Get enough sleep; this needs to be stressed because many of us take it for granted! Imagine doing everything in the book to help sharpen your mind, but you don’t get enough rest at night. It will never work! Of course, everyone has different needs, but getting between seven and eight hours of rest per day is key to staying sharp and ensuring that time does not just “fly by”.

THE BOTTOM LINE.

While it may seem as if time is slipping by us as we age, that’s not actually the case. Your biggest takeaway from this article should encourage us to be mindful of how we spend our time. Make the minutes count. Ensure that you are enjoying what you do and who you’re with. Surround yourself with people who uplift you and keep you smiling. Your time here is valuable, keep track of it.

1. HAVE A BRAIN-HEALTHY DIET: Researchers discovered that foods that contain healthy fats such as olive oil, fish, and vegetables can lead to the reduction of the risk of dementia by 20%.

2. EXERCISE REGULARLY: A combination of aerobic exercises like, tennis, hiking, or even strength building contributes to your cognitive function.

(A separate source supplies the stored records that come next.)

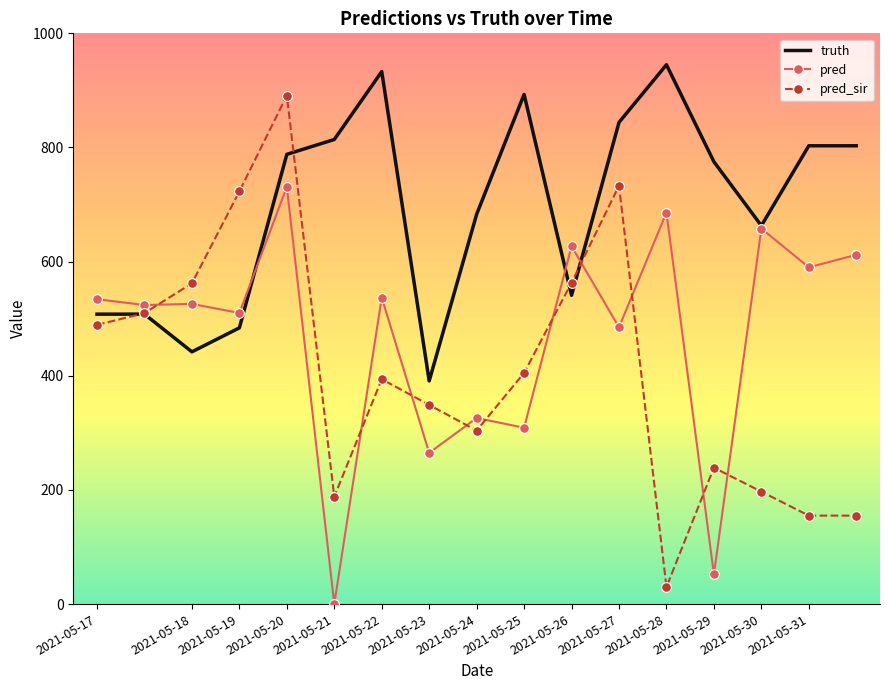

List the series in order of their overall mean, highest first.

truth, pred, pred_sir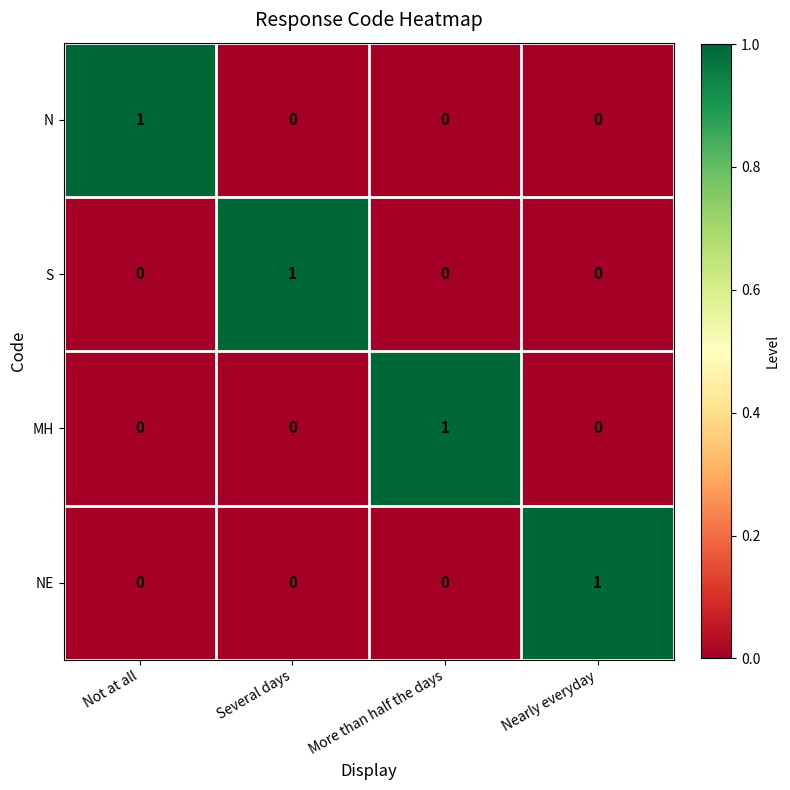

How many NE values are between 0 and 1?

4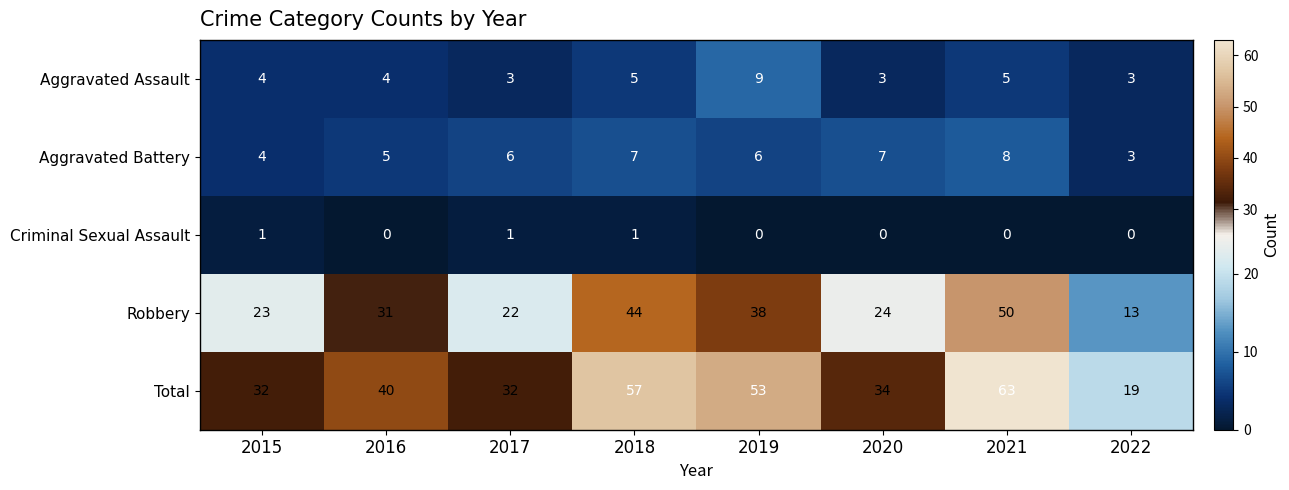

At how many categories does at least one series exceed 16?

8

3. GET ENOUGH SLEEP: Seven to eight hours a night is recommended for the average adult.

4. LEARN A NEW SKILL: Learning a new skill like knitting, how to speak another language is one of the best ways to keep your brain sharp.

5. LEARN TO PLAY AN INSTRUMENT: Whether it’s piano or the saxophone, learning to play an instrument gives your brain greater plasticity, which is the brain’s ability to adapt to changes and take on new tasks.

6. DON’T OVERUSE PRESCRIPTION DRUGS: It’s no surprise that illicit drugs can take a toll on brain functioning, but so can many prescription and over-the-counter medications. A study found that people who regularly use common drugs like Benadryl or Paxil, increased their risk of dementia by 54% with just three years of use. The risk grows as we age, since these substances build up in the body and we don’t process them as quickly.